Looking to Southeast Asia
One-third of respondents redirected planned China investments to other destinations in the past year, the survey found.
That’s nearly twice the number last year, the report said, noting Southeast Asia was the most popular destination, followed by the U.S.
Southeast Asia attracted the majority of redirected investment, especially in tech, logistics and retail, the survey found.
The survey had 307 respondents between July 14 and Aug. 18, before the latest U.S. export controls on the semiconductor industry.
Over the next one to three years, one retail member said it was moving all production out of China, along with one manufacturing company, the report showed. In all, the survey showed nine firms moved more than 30% of their manufacturing capacity out of China.

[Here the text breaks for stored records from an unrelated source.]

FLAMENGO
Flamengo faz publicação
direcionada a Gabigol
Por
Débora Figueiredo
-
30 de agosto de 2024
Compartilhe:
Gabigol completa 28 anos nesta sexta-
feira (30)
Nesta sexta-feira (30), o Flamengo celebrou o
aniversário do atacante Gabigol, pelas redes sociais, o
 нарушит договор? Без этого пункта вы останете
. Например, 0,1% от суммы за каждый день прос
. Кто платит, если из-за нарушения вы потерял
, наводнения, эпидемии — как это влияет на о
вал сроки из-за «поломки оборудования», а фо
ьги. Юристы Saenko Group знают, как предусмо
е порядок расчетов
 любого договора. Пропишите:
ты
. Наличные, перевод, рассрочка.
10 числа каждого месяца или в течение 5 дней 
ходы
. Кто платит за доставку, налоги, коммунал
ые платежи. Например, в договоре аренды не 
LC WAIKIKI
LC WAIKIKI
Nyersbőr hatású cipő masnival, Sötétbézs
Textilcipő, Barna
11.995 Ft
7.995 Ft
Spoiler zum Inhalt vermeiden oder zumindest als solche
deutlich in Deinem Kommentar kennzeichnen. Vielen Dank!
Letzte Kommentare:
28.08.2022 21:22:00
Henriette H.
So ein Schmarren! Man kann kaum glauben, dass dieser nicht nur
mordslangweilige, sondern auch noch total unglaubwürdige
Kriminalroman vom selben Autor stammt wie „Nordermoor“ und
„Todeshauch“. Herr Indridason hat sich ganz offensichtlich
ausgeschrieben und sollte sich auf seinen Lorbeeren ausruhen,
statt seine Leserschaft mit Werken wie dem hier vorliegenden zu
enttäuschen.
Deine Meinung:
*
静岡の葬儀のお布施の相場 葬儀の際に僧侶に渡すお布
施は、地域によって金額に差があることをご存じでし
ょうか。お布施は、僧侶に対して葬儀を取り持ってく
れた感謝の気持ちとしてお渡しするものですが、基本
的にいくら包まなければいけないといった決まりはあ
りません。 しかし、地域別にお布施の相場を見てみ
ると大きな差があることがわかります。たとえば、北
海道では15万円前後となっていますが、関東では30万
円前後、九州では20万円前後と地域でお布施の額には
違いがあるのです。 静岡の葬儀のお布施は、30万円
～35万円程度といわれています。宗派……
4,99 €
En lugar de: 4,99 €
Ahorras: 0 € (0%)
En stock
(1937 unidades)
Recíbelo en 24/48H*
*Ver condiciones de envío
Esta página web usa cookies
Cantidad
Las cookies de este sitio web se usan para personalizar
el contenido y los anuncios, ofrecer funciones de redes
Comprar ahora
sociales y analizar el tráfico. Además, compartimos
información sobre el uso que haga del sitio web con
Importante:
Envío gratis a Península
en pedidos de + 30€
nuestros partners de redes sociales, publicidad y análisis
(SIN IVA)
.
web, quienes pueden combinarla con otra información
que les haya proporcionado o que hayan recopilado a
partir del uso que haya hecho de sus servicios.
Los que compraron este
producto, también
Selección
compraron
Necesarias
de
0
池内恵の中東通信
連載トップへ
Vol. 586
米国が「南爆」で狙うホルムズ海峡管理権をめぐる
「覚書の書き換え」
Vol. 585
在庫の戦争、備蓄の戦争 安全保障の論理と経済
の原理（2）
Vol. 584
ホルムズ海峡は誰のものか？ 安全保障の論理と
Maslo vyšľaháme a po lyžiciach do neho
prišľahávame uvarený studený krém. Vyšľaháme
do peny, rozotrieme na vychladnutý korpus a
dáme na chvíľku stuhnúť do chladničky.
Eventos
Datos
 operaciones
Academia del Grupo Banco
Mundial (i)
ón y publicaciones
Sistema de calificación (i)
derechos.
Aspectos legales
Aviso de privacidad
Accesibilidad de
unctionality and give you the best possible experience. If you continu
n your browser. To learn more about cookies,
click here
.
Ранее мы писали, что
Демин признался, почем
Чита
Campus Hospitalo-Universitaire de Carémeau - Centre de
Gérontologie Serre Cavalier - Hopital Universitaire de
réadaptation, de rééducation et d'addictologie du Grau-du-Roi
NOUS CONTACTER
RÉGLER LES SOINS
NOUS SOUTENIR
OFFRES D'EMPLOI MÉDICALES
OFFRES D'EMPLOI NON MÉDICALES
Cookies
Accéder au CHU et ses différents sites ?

The vast majority of companies in the chemicals, pharmaceutical, medical devices and life sciences industries planned to keep operations in China, the report said.
Still relying on China
Beijing has emphasized it wants the country to focus more on higher-end manufacturing, while factories in more labor-intensive industries have been moving to other countries where wages are lower.
But China remains a critical supplier for more U.S. and EU goods than the other way around, according to an Allianz Research report this month.
“This means that, in an extreme scenario where US-China and US-EU-China trade relations are completely cut off, the US and Europe have more to lose,” the report said. “The loss of critical supplies would cost 1.3% of GDP for the US and 0.5% of GDP for the EU, but 0.3% of GDP for China.”